Only the images are to be dropped; the records themselves must be repeated exactly.

**SUPPLIED MATERIAL:**
§
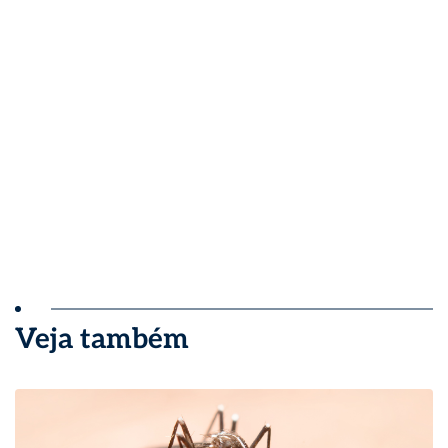
Veja também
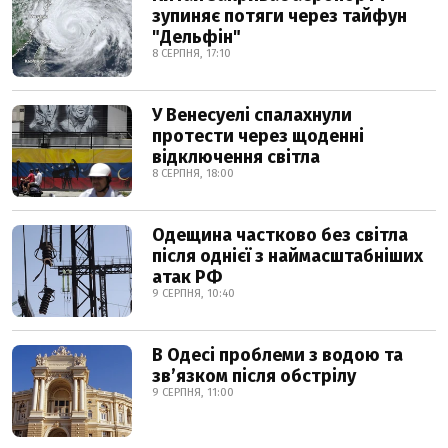
зупиняє потяги через тайфун
"Дельфін"
8 СЕРПНЯ, 17:10
У Венесуелі спалахнули
протести через щоденні
відключення світла
8 СЕРПНЯ, 18:00
Одещина частково без світла
після однієї з наймасштабніших
атак РФ
9 СЕРПНЯ, 10:40
В Одесі проблеми з водою та
звʼязком після обстрілу
9 СЕРПНЯ, 11:00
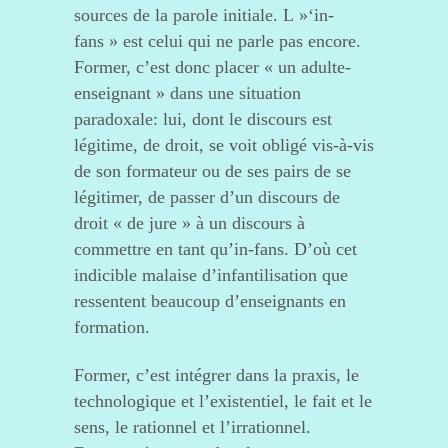
sources de la parole initiale. L »‘in-
fans » est celui qui ne parle pas encore.
Former, c’est donc placer « un adulte-
enseignant » dans une situation
paradoxale: lui, dont le discours est
légitime, de droit, se voit obligé vis-à-vis
de son formateur ou de ses pairs de se
légitimer, de passer d’un discours de
droit « de jure » à un discours à
commettre en tant qu’in-fans. D’où cet
indicible malaise d’infantilisation que
ressentent beaucoup d’enseignants en
formation.
Former, c’est intégrer dans la praxis, le
technologique et l’existentiel, le fait et le
sens, le rationnel et l’irrationnel.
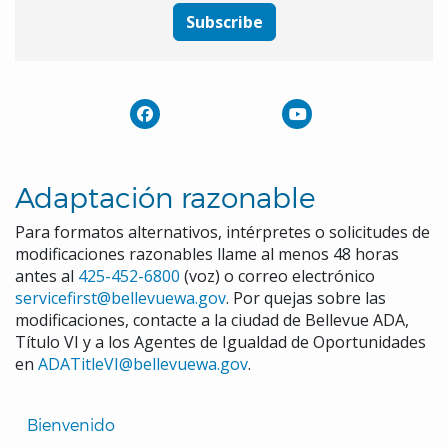
Subscribe
Adaptación razonable
Para formatos alternativos, intérpretes o solicitudes de
modificaciones razonables llame al menos 48 horas
antes al
425-452-6800
(voz) o correo electrónico
servicefirst@bellevuewa.gov
. Por quejas sobre las
modificaciones, contacte a la ciudad de Bellevue ADA,
Título VI y a los Agentes de Igualdad de Oportunidades
en
ADATitleVI@bellevuewa.gov
.
Translated
Bienvenido 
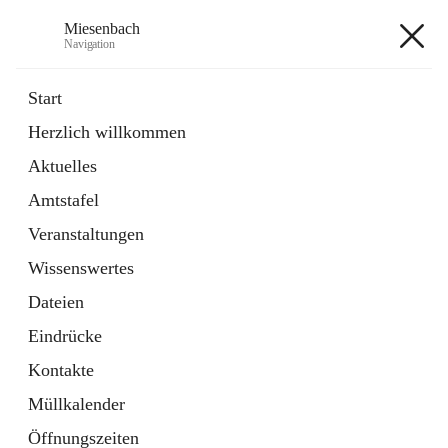
Miesenbach
Navigation
Miesenbach
Start
Herzlich willkommen
öffnet
Abwasserverband oberes Piestingtal
Aktuelles
in
Externe Webseite
neuem
Amtstafel
Tab
öffnet
Region Schneebergland
in
Externe Webseite
Veranstaltungen
neuem
Tab
Wissenswertes
+2
Dateien
Eindrücke
Kontakte
Müllkalender
Hauptadresse
Öffnungszeiten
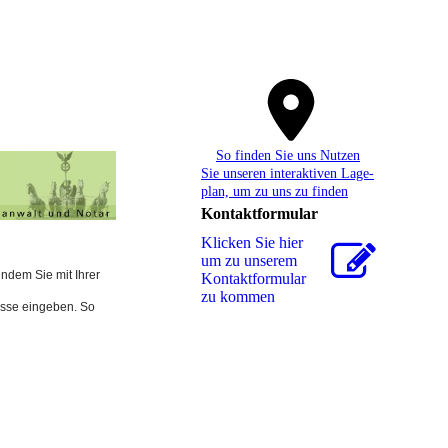
So finden Sie uns Nutzen
Sie unseren interaktiven La­ge­
plan, um zu uns zu finden
Kontaktformular
Klicken Sie hier
um zu unserem
ndem Sie mit Ihrer
Kon­takt­for­mu­lar
zu kommen
esse eingeben. So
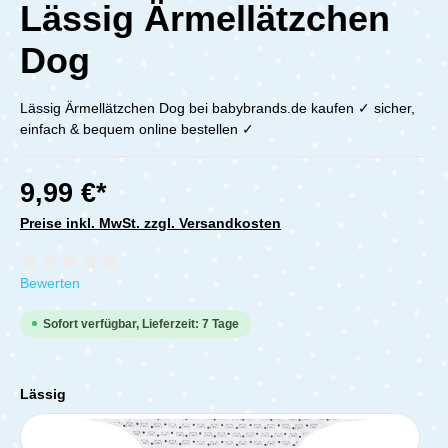
Lässig Ärmellätzchen
Dog
Lässig Ärmellätzchen Dog bei babybrands.de kaufen ✓ sicher,
einfach & bequem online bestellen ✓
9,99 €*
Preise inkl. MwSt. zzgl. Versandkosten
Durchschnittliche Bewertung von 0 von 5 Sternen
Bewerten
Sofort verfügbar, Lieferzeit: 7 Tage
Lässig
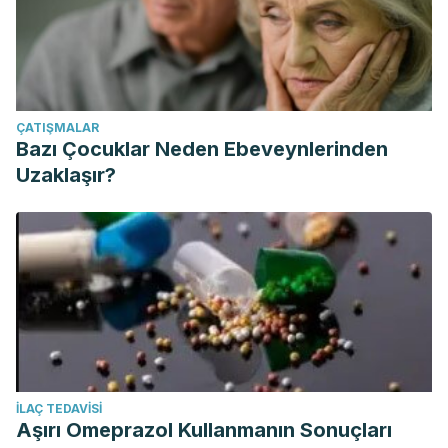
ÇATIŞMALAR
Bazı Çocuklar Neden Ebeveynlerinden
Uzaklaşır?
İLAÇ TEDAVISI
Aşırı Omeprazol Kullanmanın Sonuçları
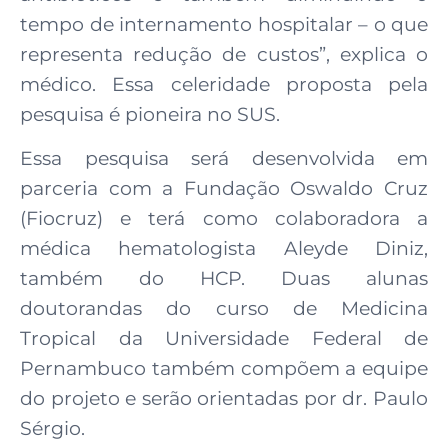
tempo de internamento hospitalar – o que
representa redução de custos”, explica o
médico. Essa celeridade proposta pela
pesquisa é pioneira no SUS.
Essa pesquisa será desenvolvida em
parceria com a Fundação Oswaldo Cruz
(Fiocruz) e terá como colaboradora a
médica hematologista Aleyde Diniz,
também do HCP. Duas alunas
doutorandas do curso de Medicina
Tropical da Universidade Federal de
Pernambuco também compõem a equipe
do projeto e serão orientadas por dr. Paulo
Sérgio.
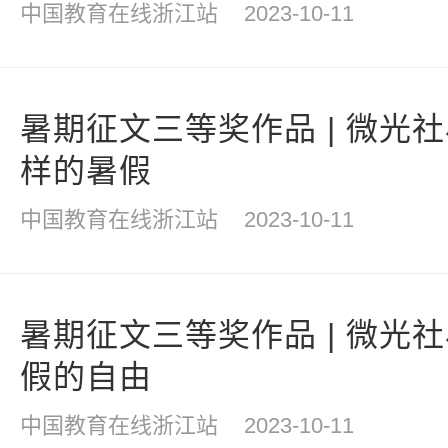
中国教育在线浙江站
2023-10-11
暑期征文三等奖作品 | 微光
样的暑假
中国教育在线浙江站
2023-10-11
暑期征文三等奖作品 | 微光
假的自由
中国教育在线浙江站
2023-10-11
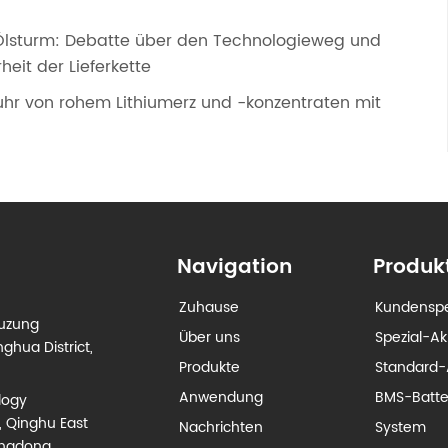
Ölsturm: Debatte über den Technologieweg und
eit der Lieferkette
uhr von rohem Lithiumerz und -konzentraten mit
Navigation
Produk
Zuhause
Kundenspe
euzung
Über uns
Spezial-A
ghua District,
Produkte
Standard-
Anwendung
BMS-Batt
logy
, Qinghu East
Nachrichten
System
angdong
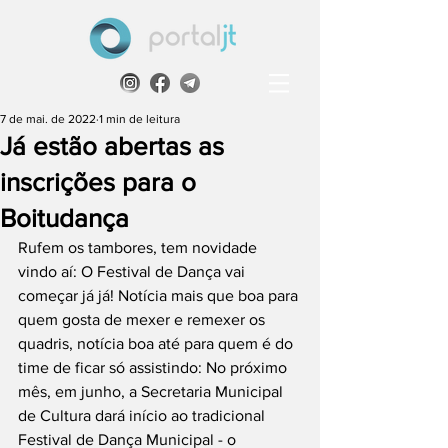
7 de mai. de 2022
1 min de leitura
Já estão abertas as
inscrições para o
Boitudança
Rufem os tambores, tem novidade 
vindo aí: O Festival de Dança vai 
começar já já! Notícia mais que boa para 
quem gosta de mexer e remexer os 
quadris, notícia boa até para quem é do 
time de ficar só assistindo: No próximo 
mês, em junho, a Secretaria Municipal 
de Cultura dará início ao tradicional 
Festival de Dança Municipal - o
§
**YOUR SOLUTION:**
Veja também
зупиняє потяги через тайфун
"Дельфін"
8 СЕРПНЯ, 17:10
У Венесуелі спалахнули
протести через щоденні
відключення світла
8 СЕРПНЯ, 18:00
Одещина частково без світла
після однієї з наймасштабніших
атак РФ
9 СЕРПНЯ, 10:40
В Одесі проблеми з водою та
звʼязком після обстрілу
9 СЕРПНЯ, 11:00
sources de la parole initiale. L »‘in-
fans » est celui qui ne parle pas encore.
Former, c’est donc placer « un adulte-
enseignant » dans une situation
paradoxale: lui, dont le discours est
légitime, de droit, se voit obligé vis-à-vis
de son formateur ou de ses pairs de se
légitimer, de passer d’un discours de
droit « de jure » à un discours à
commettre en tant qu’in-fans. D’où cet
indicible malaise d’infantilisation que
ressentent beaucoup d’enseignants en
formation.
Former, c’est intégrer dans la praxis, le
technologique et l’existentiel, le fait et le
sens, le rationnel et l’irrationnel.
Subscribe
Adaptación razonable
Para formatos alternativos, intérpretes o solicitudes de
modificaciones razonables llame al menos 48 horas
antes al
425-452-6800
(voz) o correo electrónico
servicefirst@bellevuewa.gov
. Por quejas sobre las
modificaciones, contacte a la ciudad de Bellevue ADA,
Título VI y a los Agentes de Igualdad de Oportunidades
en
ADATitleVI@bellevuewa.gov
.
Translated
Bienvenido 
Miesenbach
Navigation
Miesenbach
Start
Herzlich willkommen
öffnet
Abwasserverband oberes Piestingtal
Aktuelles
in
Externe Webseite
neuem
Amtstafel
Tab
öffnet
Region Schneebergland
in
Externe Webseite
Veranstaltungen
neuem
Tab
Wissenswertes
+2
Dateien
Eindrücke
Kontakte
Müllkalender
Hauptadresse
Öffnungszeiten
So finden Sie uns Nutzen
Sie unseren interaktiven La­ge­
plan, um zu uns zu finden
Kontaktformular
Klicken Sie hier
um zu unserem
ndem Sie mit Ihrer
Kon­takt­for­mu­lar
zu kommen
esse eingeben. So
Lässig Ärmellätzchen
Dog
Lässig Ärmellätzchen Dog bei babybrands.de kaufen ✓ sicher,
einfach & bequem online bestellen ✓
9,99 €*
Preise inkl. MwSt. zzgl. Versandkosten
Durchschnittliche Bewertung von 0 von 5 Sternen
Bewerten
Sofort verfügbar, Lieferzeit: 7 Tage
Lässig
ÇATIŞMALAR
Bazı Çocuklar Neden Ebeveynlerinden
Uzaklaşır?
İLAÇ TEDAVISI
Aşırı Omeprazol Kullanmanın Sonuçları
tempo de internamento hospitalar – o que
representa redução de custos”, explica o
médico. Essa celeridade proposta pela
pesquisa é pioneira no SUS.
Essa pesquisa será desenvolvida em
parceria com a Fundação Oswaldo Cruz
(Fiocruz) e terá como colaboradora a
médica hematologista Aleyde Diniz,
também do HCP. Duas alunas
doutorandas do curso de Medicina
Tropical da Universidade Federal de
Pernambuco também compõem a equipe
do projeto e serão orientadas por dr. Paulo
Sérgio.
中国教育在线浙江站
2023-10-11
暑期征文三等奖作品 | 微光
样的暑假
中国教育在线浙江站
2023-10-11
暑期征文三等奖作品 | 微光
假的自由
中国教育在线浙江站
2023-10-11
Ölsturm: Debatte über den Technologieweg und
eit der Lieferkette
uhr von rohem Lithiumerz und -konzentraten mit
Navigation
Produk
Zuhause
Kundenspe
euzung
Über uns
Spezial-A
ghua District,
Produkte
Standard-
Anwendung
BMS-Batt
logy
, Qinghu East
Nachrichten
System
angdong
7 de mai. de 2022
1 min de leitura
Já estão abertas as
inscrições para o
Boitudança
Rufem os tambores, tem novidade 
vindo aí: O Festival de Dança vai 
começar já já! Notícia mais que boa para 
quem gosta de mexer e remexer os 
quadris, notícia boa até para quem é do 
time de ficar só assistindo: No próximo 
mês, em junho, a Secretaria Municipal 
de Cultura dará início ao tradicional 
Festival de Dança Municipal - o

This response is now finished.